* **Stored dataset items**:
○ ○ ○ ○
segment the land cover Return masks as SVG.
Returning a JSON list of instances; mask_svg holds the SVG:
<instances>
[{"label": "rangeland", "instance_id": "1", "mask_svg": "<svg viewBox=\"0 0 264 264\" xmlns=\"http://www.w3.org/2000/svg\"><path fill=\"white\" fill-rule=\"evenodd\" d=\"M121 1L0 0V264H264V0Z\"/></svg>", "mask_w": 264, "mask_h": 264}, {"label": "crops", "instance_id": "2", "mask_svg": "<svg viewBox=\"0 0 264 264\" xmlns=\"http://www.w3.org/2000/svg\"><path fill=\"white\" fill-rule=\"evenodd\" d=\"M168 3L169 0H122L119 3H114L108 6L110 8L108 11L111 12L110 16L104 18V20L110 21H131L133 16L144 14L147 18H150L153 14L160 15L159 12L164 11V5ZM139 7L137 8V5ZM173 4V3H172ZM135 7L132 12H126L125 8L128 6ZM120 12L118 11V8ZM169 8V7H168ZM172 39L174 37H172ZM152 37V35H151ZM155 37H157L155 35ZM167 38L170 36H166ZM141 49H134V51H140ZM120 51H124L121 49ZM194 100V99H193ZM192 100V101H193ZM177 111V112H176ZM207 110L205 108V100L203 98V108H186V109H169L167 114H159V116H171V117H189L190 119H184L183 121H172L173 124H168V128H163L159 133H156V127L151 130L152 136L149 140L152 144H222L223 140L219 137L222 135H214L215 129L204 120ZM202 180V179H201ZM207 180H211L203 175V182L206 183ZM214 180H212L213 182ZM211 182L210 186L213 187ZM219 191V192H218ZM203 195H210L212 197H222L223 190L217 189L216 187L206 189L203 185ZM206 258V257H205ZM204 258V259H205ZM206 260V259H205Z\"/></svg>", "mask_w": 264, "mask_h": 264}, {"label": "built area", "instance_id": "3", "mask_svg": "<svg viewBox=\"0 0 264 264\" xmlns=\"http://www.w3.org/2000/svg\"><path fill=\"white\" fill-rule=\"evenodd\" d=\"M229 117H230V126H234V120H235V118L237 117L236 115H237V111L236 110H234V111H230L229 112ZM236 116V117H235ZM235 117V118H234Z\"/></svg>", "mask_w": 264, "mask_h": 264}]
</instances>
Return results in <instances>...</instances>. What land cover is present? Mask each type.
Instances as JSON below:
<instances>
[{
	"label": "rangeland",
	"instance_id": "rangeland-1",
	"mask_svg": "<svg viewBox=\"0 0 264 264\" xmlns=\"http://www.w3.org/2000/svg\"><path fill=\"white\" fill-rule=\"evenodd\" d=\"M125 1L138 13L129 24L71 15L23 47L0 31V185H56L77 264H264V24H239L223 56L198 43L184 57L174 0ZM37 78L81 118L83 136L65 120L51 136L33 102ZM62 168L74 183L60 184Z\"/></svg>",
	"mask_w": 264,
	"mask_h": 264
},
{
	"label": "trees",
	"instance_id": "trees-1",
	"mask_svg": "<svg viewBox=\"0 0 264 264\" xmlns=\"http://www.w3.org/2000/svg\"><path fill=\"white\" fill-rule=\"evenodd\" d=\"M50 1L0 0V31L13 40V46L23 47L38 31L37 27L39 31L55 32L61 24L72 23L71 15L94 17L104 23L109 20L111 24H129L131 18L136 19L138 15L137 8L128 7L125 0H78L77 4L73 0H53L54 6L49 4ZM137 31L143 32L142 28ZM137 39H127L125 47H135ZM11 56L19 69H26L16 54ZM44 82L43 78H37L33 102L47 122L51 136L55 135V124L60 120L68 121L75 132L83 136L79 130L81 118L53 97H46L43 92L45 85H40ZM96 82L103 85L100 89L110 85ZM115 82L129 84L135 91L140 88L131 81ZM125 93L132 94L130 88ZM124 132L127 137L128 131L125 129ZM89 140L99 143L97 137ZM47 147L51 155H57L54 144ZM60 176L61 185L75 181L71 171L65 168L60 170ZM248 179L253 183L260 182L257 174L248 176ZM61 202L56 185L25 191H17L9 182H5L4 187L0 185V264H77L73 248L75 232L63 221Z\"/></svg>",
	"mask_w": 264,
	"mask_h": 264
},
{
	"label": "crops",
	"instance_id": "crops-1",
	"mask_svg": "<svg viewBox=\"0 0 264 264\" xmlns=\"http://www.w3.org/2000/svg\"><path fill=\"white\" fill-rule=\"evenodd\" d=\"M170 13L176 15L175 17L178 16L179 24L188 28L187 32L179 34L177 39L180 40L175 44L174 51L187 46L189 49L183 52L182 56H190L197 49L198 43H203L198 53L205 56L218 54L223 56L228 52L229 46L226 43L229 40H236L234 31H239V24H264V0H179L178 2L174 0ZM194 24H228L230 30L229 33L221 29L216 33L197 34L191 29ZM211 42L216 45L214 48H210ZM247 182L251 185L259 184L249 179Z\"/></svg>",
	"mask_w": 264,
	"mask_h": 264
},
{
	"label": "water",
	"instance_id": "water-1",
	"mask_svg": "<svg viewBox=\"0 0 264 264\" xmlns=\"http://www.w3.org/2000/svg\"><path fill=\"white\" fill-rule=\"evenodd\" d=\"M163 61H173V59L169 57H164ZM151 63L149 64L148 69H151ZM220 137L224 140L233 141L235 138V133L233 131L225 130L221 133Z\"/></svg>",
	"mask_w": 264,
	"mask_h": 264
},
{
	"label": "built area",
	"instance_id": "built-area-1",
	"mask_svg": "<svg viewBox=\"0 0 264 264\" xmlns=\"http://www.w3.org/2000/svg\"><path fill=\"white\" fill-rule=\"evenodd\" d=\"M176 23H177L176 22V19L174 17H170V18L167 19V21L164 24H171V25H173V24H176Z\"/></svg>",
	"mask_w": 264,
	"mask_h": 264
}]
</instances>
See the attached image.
○ ○ ○ ○
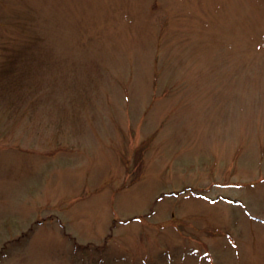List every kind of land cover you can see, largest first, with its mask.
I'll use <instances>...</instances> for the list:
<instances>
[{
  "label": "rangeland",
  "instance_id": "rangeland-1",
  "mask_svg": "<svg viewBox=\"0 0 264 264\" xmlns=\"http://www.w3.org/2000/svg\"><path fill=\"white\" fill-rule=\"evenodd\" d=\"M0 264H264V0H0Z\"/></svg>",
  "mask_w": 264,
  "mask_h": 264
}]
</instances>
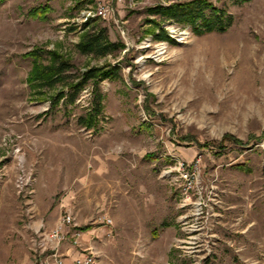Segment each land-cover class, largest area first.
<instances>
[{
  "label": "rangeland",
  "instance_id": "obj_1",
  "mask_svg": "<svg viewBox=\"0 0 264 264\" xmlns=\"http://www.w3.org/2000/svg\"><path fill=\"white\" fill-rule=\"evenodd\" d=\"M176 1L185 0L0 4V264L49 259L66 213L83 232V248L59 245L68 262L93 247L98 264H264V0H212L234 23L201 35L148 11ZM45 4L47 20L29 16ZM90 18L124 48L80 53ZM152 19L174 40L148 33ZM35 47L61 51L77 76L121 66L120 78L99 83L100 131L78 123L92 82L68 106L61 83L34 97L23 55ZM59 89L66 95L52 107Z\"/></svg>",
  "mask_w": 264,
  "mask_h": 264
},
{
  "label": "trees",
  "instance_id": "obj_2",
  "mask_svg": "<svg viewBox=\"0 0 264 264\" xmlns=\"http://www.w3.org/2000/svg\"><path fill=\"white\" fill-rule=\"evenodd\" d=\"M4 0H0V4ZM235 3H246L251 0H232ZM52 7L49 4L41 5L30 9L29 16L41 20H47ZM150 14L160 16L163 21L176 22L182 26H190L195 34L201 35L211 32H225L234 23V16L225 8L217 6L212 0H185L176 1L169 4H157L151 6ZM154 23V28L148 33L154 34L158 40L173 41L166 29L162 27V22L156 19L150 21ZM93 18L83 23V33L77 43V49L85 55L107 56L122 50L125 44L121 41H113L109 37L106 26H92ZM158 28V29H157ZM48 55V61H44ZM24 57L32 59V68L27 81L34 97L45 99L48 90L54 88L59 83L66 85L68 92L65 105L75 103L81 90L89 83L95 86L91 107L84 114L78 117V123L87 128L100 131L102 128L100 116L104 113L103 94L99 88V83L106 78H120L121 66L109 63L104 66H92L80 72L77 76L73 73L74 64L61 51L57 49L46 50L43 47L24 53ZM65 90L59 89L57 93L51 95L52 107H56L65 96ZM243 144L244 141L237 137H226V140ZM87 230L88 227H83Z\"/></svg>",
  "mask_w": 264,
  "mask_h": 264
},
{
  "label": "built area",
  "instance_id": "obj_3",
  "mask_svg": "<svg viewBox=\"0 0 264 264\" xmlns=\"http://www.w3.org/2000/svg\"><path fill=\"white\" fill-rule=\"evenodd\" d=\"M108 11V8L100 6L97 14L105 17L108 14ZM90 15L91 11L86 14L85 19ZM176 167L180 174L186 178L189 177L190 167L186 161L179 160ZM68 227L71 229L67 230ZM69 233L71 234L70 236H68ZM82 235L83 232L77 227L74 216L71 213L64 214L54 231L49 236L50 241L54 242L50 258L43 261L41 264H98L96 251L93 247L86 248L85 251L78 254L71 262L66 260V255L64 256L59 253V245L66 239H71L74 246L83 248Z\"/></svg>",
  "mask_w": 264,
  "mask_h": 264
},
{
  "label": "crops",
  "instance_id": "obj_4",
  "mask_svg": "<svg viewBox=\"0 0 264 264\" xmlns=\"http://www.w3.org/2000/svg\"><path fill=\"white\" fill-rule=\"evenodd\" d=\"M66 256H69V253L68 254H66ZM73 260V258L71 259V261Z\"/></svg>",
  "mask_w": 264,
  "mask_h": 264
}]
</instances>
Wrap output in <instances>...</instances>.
○ ○ ○ ○
* **AIM OF THE TASK**: Pick out every line in the material above that contains the word "trees", and copy each one. Case counts.

* **TASK ANSWER**:
	"label": "trees",
	"instance_id": "trees-1",
  "label": "trees",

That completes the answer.